Время свалилось за полночь, Драгана простилась и в сопровождении трёх парней уехала куда-то,– как потом Борис узнал, к себе домой, где она жила в окружении верных слуг и под надёжной охраной. А папаша Ян хотел было показать Борису его комнаты, но тут во дворец явились Иван Иванович и Ной Исаакович и бесцеремонно сели за стол, попросили вина. Затем Иван Иванович отвёл адмирала к окну и о чём-то переговорил с ним. Адмирал пожал плечами и подошёл к Борису, сказал:
– Вы сейчас пойдёте в Белый дом, а завтра я к вам приеду, и мы обговорим некоторые обстоятельства вашей жизни на острове.
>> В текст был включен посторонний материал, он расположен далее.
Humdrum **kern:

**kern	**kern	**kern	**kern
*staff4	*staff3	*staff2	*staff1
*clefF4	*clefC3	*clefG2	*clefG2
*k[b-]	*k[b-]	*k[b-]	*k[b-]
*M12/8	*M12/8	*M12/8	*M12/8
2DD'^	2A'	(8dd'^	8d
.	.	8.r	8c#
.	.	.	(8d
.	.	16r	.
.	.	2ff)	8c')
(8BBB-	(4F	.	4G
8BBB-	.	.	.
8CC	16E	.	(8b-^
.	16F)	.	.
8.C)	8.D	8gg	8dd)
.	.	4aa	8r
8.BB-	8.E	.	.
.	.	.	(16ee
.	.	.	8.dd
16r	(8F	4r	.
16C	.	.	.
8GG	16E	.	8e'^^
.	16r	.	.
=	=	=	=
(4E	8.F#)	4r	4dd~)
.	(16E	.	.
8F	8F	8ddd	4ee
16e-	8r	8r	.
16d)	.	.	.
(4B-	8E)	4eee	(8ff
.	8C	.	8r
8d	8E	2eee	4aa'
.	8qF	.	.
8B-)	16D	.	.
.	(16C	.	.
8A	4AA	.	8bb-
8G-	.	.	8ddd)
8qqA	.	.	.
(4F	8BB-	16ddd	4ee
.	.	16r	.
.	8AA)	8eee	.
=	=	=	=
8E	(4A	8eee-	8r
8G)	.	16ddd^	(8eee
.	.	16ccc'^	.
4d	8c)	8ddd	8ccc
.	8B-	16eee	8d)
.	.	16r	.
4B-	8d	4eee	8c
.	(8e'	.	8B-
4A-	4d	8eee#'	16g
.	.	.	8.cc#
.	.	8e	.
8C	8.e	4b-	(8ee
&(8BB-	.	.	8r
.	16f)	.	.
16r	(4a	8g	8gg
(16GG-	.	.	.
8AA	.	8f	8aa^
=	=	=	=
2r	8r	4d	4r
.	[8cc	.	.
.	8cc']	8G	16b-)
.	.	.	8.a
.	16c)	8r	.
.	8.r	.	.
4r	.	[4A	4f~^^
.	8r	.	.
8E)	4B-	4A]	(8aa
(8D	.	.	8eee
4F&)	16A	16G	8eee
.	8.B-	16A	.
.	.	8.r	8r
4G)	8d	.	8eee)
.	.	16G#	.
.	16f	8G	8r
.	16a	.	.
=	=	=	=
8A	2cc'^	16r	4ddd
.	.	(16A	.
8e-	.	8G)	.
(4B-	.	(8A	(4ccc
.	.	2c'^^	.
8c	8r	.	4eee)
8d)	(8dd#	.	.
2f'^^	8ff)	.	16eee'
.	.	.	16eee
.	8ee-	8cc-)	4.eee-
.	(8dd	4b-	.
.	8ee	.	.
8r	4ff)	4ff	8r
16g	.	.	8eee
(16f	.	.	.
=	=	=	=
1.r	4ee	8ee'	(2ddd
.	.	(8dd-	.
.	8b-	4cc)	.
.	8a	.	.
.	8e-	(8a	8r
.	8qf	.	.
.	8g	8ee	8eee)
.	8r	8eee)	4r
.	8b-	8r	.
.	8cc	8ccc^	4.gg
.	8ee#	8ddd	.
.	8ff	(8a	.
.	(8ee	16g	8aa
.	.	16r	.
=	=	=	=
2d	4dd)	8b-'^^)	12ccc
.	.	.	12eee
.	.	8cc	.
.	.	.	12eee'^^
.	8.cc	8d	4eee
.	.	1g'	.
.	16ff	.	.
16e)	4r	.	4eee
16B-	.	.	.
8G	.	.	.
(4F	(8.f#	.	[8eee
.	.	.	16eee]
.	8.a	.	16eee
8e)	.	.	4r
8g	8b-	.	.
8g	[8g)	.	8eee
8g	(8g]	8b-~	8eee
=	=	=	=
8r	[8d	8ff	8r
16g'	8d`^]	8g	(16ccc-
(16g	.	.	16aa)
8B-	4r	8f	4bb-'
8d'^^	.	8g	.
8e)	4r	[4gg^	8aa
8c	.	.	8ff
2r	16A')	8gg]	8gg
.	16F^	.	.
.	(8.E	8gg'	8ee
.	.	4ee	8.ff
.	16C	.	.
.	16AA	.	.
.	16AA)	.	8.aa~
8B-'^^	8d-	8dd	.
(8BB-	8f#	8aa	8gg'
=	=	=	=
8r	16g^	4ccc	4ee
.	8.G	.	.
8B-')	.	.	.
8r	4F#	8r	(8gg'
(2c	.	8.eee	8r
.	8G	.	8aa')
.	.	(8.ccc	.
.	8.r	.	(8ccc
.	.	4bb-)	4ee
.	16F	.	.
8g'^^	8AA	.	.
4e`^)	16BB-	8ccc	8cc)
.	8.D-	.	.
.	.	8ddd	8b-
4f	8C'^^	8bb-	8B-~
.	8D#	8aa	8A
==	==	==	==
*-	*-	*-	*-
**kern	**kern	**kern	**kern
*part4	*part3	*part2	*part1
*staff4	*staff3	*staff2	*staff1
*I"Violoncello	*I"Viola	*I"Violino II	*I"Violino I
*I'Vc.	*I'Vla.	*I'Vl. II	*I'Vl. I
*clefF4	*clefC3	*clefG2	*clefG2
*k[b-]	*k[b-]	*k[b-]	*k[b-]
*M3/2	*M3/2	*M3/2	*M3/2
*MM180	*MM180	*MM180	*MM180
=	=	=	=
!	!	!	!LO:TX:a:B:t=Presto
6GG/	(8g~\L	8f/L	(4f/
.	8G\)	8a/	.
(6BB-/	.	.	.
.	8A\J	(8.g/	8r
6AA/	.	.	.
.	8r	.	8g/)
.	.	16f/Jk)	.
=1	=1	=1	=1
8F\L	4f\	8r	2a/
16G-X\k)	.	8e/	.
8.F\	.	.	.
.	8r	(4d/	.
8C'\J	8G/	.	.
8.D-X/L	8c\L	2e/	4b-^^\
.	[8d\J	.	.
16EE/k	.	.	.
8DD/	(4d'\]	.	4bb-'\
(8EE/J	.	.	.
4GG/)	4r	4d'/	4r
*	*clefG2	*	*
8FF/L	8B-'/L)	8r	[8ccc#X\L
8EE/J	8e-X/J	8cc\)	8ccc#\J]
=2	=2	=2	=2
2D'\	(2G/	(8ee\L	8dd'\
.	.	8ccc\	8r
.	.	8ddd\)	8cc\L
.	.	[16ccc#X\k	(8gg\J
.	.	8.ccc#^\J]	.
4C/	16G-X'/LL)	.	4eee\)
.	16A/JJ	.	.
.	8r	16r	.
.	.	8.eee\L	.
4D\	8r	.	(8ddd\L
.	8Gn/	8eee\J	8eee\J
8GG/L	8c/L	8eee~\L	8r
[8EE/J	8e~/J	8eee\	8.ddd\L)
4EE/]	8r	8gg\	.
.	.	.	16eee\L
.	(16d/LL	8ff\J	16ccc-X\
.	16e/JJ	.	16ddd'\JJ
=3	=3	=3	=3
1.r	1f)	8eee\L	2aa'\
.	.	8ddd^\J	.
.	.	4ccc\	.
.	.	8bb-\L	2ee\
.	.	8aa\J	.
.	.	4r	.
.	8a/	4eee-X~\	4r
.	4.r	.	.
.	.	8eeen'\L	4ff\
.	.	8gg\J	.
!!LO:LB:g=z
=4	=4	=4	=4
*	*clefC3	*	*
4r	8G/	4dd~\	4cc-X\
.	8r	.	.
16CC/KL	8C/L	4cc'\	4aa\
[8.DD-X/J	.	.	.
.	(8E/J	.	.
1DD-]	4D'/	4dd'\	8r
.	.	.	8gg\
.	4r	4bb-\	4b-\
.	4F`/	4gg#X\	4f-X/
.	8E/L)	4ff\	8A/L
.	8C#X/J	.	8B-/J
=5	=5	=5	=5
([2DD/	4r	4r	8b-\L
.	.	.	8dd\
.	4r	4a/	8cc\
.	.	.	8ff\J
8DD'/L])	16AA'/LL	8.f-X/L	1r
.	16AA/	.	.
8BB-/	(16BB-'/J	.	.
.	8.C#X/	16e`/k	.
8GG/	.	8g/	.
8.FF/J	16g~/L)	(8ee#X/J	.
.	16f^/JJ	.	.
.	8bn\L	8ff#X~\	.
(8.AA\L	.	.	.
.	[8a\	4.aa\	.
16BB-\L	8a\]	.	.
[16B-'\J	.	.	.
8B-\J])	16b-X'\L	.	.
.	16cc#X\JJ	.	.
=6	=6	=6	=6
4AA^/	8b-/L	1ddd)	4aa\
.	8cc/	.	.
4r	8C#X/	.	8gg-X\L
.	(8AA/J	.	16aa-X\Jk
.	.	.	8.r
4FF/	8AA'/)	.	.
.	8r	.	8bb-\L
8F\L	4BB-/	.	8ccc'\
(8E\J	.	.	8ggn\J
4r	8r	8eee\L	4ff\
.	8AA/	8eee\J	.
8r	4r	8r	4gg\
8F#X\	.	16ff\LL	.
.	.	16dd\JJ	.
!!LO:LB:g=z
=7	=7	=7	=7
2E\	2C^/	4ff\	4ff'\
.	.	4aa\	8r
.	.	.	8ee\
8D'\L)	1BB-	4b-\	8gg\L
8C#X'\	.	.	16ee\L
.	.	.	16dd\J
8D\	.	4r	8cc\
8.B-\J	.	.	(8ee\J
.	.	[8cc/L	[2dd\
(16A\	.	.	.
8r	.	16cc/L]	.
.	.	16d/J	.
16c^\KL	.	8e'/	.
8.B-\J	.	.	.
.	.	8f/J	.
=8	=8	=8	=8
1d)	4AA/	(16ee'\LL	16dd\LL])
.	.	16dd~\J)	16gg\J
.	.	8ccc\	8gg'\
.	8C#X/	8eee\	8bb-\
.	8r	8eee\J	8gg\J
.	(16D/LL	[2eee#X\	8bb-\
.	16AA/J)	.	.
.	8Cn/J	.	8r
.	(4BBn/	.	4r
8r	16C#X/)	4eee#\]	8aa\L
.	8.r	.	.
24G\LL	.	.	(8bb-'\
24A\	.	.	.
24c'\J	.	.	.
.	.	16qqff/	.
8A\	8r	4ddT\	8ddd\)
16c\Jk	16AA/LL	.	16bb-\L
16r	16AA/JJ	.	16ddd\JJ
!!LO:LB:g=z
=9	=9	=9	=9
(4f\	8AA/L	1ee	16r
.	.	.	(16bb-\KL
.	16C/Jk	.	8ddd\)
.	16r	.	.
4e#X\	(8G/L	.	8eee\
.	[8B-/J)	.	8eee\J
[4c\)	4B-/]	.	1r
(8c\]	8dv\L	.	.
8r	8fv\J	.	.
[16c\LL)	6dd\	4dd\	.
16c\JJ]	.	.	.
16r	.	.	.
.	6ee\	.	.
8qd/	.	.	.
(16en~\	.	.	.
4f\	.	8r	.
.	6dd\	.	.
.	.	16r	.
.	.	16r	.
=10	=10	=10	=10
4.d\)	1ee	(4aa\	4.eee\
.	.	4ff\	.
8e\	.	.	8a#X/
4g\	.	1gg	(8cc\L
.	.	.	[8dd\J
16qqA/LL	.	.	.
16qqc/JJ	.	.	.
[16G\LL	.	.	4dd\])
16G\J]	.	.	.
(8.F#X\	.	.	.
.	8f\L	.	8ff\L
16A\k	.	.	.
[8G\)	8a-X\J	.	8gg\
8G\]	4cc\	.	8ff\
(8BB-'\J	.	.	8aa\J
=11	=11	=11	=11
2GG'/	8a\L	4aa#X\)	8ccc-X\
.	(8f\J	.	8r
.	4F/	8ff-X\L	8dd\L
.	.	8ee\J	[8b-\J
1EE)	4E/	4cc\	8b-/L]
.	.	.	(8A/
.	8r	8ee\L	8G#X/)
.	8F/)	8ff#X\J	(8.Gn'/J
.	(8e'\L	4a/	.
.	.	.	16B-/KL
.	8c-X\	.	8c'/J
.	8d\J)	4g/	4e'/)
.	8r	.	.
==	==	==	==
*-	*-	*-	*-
Говорил он тихо, каким-то несвоим, нетвёрдым голосом и кивал головой, как бы давая понять, что всё будет хорошо, но неожиданно возникли кое-какие препятствия, которые, как он надеется, удастся устранить. Простаков в сопровождении врача и Ивана Ивановича направились к выходу. У ворот их ожидал автомобиль. По дороге Иван Иванович строго и будто бы даже не очень вежливо проговорил:
– Адмирал привык командовать, но у нас свои правила, свой режим.
И уже тише добавил:
– Мы люди служивые, порядок жизни нам диктуют там, на материке.
Борис на это заметил:
– Надеюсь, вы и мне позволите принимать участие в составлении порядка моей жизни?
Уже на этом начальном этапе пребывания на острове Борис заметил некоторую несогласованность в действиях его поводырей и попечителей. Между ними не было ладу, каждый хотел бы навязать учёному свою волю, свой порядок жизни, свой стиль отношений. Впрочем, было что-то и общее в задачах, которые они преследовали: Борису создавался максимум удобств, все с одинаковым старанием подвигали его к делу, в котором были заинтересованы.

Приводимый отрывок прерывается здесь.